Henrik Rohmann (4 August 1910, Bátaapáti – 13 October 1978, Budapest) was a Hungarian harpist and harp teacher.

==Biography==

He was born in Bátaapáti, in Tolna County, which was mainly inhabited by Germans. This may have influenced his choice of musical instruments, as the harp was very popular among the German people in his community. Many wandering harpists lived in the counties south of Lake Balaton.

Between 1926 and 1934, Rohmann studied at the Academy of Music in Budapest as a student of Otto Mosshammer. In 1938, he was a scholar at the Hungarian Opera House. After the war, in 1945, he became a professional musician with the Opera House, where he remained as its harpist until his retirement in 1971.

From 1948, he was a harp teacher at the Béla Bartók Music Institute in Budapest. He had many disciples who later became famous; for example, Erzsébet Gaál, Andrea Kocsis, Anna Lelkes, Éva Maros, Andrea Vigh and Aristid von Würtzler.

Rohmann was also involved in the international music scene. Würtzler invited him to the USA repeatedly, where he gave master classes at the University of Hartford in 1964 and 1969. There, he met the French professor, Pierre Jamet, founder of the first World Harp Congress. He attended several international harp competitions as a member of the jury. He was a friend of Jakob Müller, the Russian violinist, with whom he toured in 1958. Also in 1958, he gave a concert with contrabassist Zoltán Tibay, which was recorded for television in Paris.
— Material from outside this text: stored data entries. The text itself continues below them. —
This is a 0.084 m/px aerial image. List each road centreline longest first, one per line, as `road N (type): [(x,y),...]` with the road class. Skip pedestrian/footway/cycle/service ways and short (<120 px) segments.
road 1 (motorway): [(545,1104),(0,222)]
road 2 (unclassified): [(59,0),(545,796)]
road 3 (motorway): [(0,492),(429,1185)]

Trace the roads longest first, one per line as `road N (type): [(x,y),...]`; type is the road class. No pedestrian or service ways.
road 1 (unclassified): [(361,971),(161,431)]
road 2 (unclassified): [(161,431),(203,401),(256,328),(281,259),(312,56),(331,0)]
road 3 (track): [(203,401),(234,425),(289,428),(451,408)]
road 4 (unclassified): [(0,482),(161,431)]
In 1965, Rohmann performed at the Hungarian premiere of Ernő Dohnányi’s 'Harp competition', conducted by Pál Varga. He played this composition again with the
Saint Stephen Symphony Orchestra at the Academy of Music on 10 November 1975. In 1962, as a member of the Hungarian quintet with János Szebenyi, Zoltán Dőry, József Iványi and Eszter Isépy, he presented László Lajtha's composition, which was written for flute, violin, viola, cello and harp and marked II. Quintet, Op. 46.

==Memory==

Harold Schiffman, an American composer and former pupil of Dohnányi, dedicated his composition called 'Suite for Two Harps' to Henrik Rohmann. This piece was composed in 2005, at the request of the Hungarian Harp Duo (Adél Bélyei and Mária Gogolyák). The parts of the eight-minute piece are: 1. Moto Perpetuo, 2. Dialogue, 3. Scherzino, 4. Canonic Intermezzo, 5. Toccata. In 2006, Schiffman prepared a transcript for Imre Rohmann and Tünde Kurucz, titled 'Suite for Two Pianos'.

==Bibliography==

- Rohmann Henrik: The Harp. In: Parlando: Music Pedagogic Journal, ISSN 0133-2767, 1973 (vol. 15) no. 2, pp. 16–18.
- Előd Juhász - István Kaposi Kis: Beszélő hárfa. Aristid von Würtzler. Idegenforgalmi Propaganda és Kiadó Vállalat, Budapest, 1990.